Sunday, August 18, 2013

Burdensome Youth

The Governor's office made the following statement about H589, more commonly known as the voter ID law:
"This law will also remove the bureaucratic burden of having to re-certify the address and other identifying information for under-age voters by doing away with pre-registration of 16 and 17 year olds. North Carolina was one of only eight states with the practice of “registering” teenagers too young to vote."

Do you hear that youth of NC? We're a bureaucratic burden now.

Things not a bureaucratic burden include:
Spending up to 3.6 million dollars according to one of the original Republican chief sponsors of the voter ID legislation (others say this will cost much much more)

Replacing 6 million dollars worth of voting machines in one county alone

What this nice lady is going to have to go through to get all her ID straightened out:

Let's all hop in the TARDIS and go back in time.

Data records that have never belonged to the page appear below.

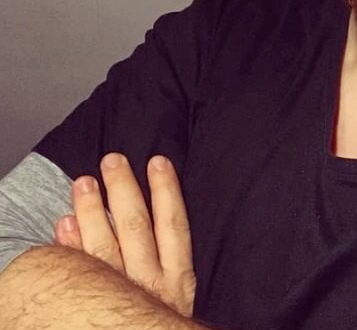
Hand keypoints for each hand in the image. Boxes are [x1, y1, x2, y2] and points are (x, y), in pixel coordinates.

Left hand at [54, 153, 195, 316]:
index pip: (173, 227)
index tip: (159, 161)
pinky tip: (62, 225)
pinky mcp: (90, 312)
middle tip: (113, 159)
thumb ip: (170, 264)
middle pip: (135, 228)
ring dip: (93, 211)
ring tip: (83, 181)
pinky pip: (77, 276)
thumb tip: (158, 218)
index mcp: (176, 283)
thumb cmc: (162, 328)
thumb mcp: (178, 301)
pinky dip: (69, 248)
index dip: (167, 192)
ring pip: (103, 247)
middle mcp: (149, 288)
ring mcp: (120, 299)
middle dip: (124, 190)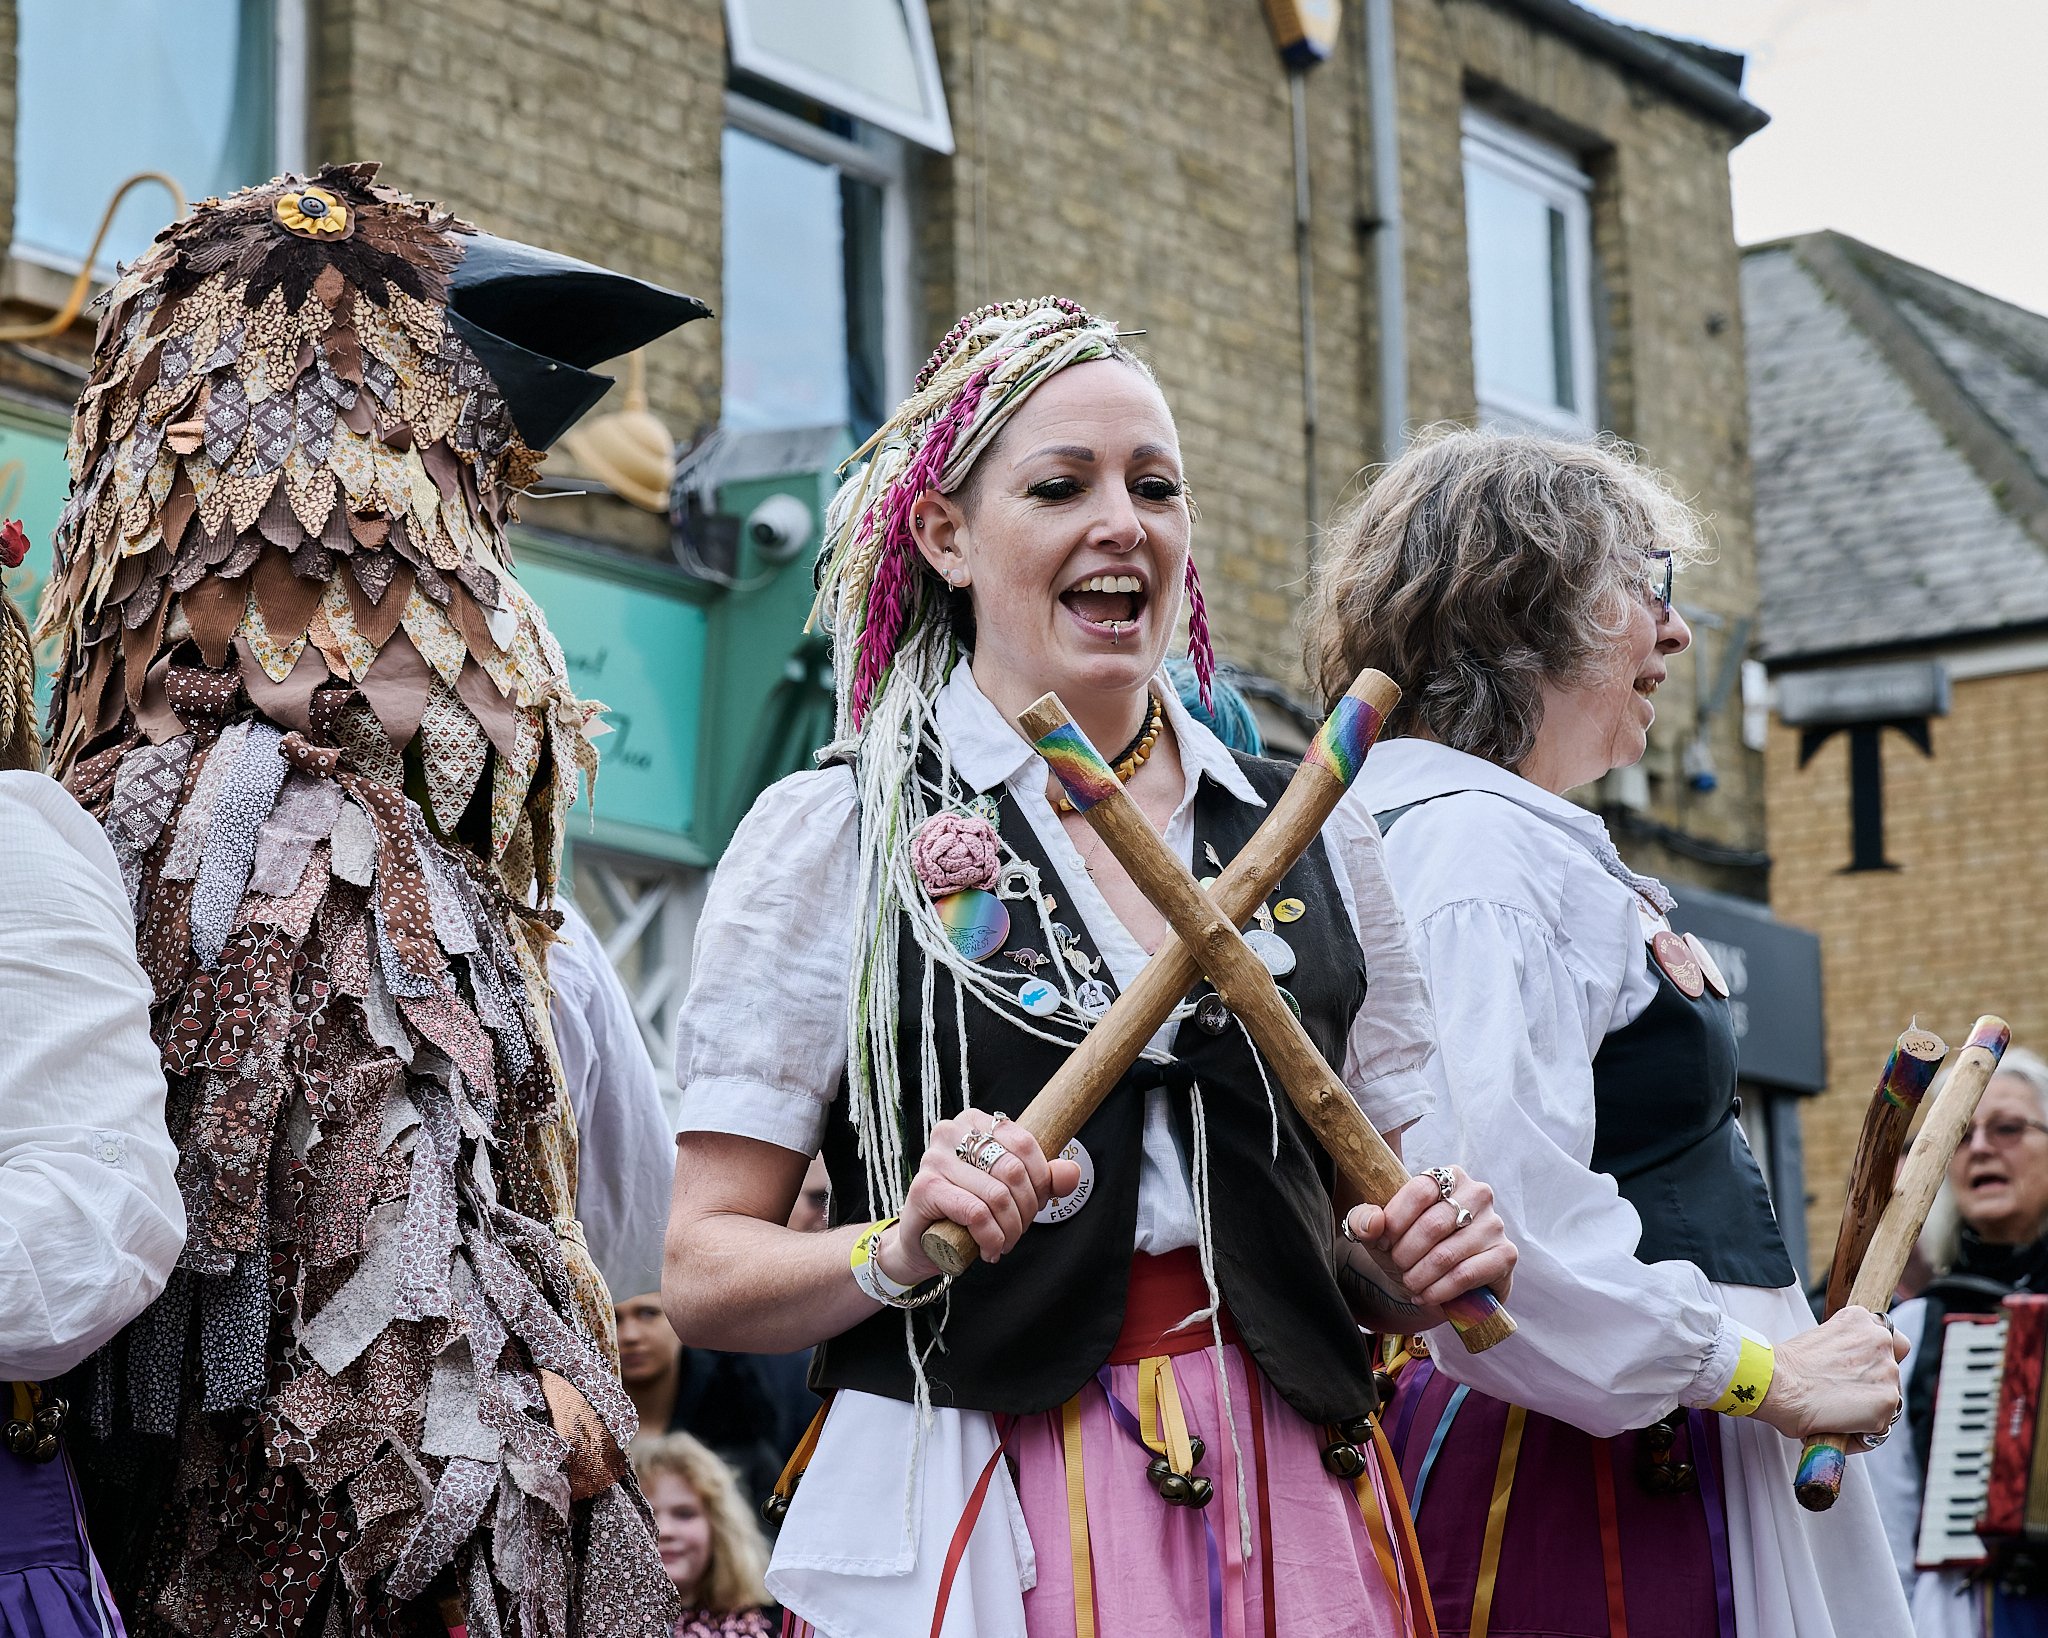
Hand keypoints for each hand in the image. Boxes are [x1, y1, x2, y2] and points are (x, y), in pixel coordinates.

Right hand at [881, 1109, 1082, 1282]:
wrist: (923, 1241)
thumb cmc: (968, 1210)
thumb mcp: (1013, 1192)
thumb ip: (1044, 1180)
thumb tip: (1072, 1172)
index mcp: (975, 1121)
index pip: (1025, 1143)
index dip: (1041, 1181)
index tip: (1036, 1206)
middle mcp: (951, 1132)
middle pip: (1013, 1170)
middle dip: (1025, 1210)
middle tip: (1018, 1231)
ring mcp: (934, 1158)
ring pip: (997, 1195)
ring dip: (1010, 1229)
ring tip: (1004, 1243)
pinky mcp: (925, 1188)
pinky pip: (975, 1213)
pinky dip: (991, 1237)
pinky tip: (989, 1250)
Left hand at [1344, 1165, 1515, 1317]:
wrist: (1438, 1280)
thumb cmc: (1409, 1246)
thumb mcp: (1380, 1231)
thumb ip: (1364, 1220)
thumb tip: (1373, 1222)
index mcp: (1448, 1176)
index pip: (1420, 1190)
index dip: (1395, 1220)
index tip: (1383, 1242)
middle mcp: (1477, 1193)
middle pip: (1433, 1224)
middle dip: (1406, 1253)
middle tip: (1397, 1266)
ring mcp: (1495, 1224)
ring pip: (1447, 1254)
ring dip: (1419, 1276)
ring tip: (1409, 1284)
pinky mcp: (1505, 1255)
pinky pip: (1466, 1275)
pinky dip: (1439, 1291)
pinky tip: (1425, 1296)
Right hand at [1752, 1305, 1908, 1445]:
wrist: (1776, 1383)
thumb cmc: (1786, 1366)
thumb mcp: (1818, 1338)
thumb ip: (1845, 1348)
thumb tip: (1849, 1371)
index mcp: (1860, 1320)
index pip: (1889, 1338)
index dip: (1876, 1356)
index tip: (1863, 1367)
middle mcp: (1880, 1340)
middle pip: (1892, 1370)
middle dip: (1871, 1385)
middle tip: (1843, 1395)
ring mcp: (1887, 1371)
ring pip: (1888, 1398)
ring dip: (1868, 1407)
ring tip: (1836, 1412)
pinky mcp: (1887, 1401)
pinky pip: (1881, 1425)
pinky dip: (1862, 1431)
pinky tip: (1838, 1426)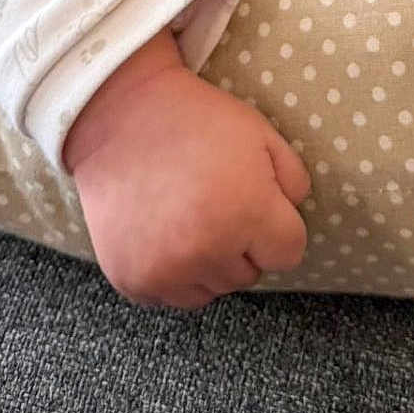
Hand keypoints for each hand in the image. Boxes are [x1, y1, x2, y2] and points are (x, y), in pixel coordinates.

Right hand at [64, 33, 310, 309]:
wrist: (120, 117)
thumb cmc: (197, 120)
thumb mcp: (260, 134)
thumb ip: (292, 182)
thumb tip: (293, 216)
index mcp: (247, 213)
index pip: (289, 253)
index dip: (278, 227)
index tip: (258, 206)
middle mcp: (207, 251)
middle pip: (249, 274)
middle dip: (242, 244)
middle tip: (217, 203)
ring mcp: (166, 271)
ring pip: (212, 289)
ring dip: (209, 263)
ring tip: (188, 216)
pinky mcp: (133, 281)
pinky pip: (172, 295)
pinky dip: (173, 272)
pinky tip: (162, 231)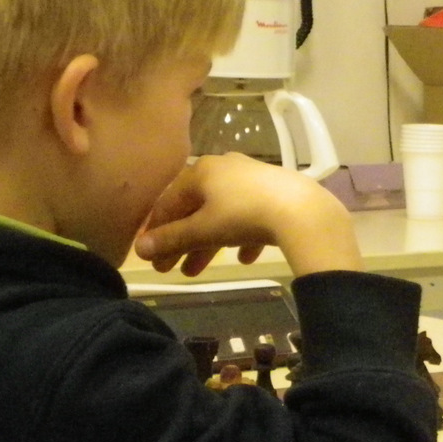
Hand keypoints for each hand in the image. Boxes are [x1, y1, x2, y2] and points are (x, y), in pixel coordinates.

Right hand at [135, 153, 361, 277]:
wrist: (302, 210)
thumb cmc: (243, 215)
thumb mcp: (203, 230)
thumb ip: (171, 239)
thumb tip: (140, 250)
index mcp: (203, 171)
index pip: (169, 202)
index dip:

We don't have to go back very far, only to to 2010. Back then, the legislation that allowed 16 and 17 year olds to pre-register to vote in NC passed with overwhelming bipartisan support and was cited by FairVote as an "excellent example of how to engage young voters."

North Carolina never had a practice of registering any teenagers too young to vote. What NC did was allow 16-17 year olds to pre-register, meaning they would fill out their registration forms and those forms would be held until it was time for the verification process. When was the time for that verification process? The time for verifying the applications of teens who had pre-registered was not when they pre-registered but when they reached legal voting age. When the pre-registered teens turned 18, the information would then be verified just like the information of any other voter of any age that was newly registering.

At the time this legislation was passed with overwhelming bipartisan support, the State Board of Elections said it would be able to develop software to handle pre-registrations without going over their budget. They also said that this legislation allowing teens to pre-register would make the voter rolls more accurate. According to the DMV, 16 and 17 year olds don't change addresses as often as 18 and 19 year olds.

Bureaucratic burden? Allowing teens to pre-register and adding them to the voter rolls when they turn 18 is no more burdensome than registering anyone else. Besides, wasn't the whole point of requiring ID to make sure people's information matched up when they went to vote?

The only bureaucratic burden I see here is that certain elected representatives in North Carolina want to continue to blow off NC's youth with answers that don't make sense in regard to eliminating the ability of 16-17 year olds to pre-register to vote.

As some of you know, I want to meet with my Governor to discuss this issue. What some of you might not know is that if he chooses not to meet with me, I'm not giving up. I'm fed up, fired up, and getting ready to organize.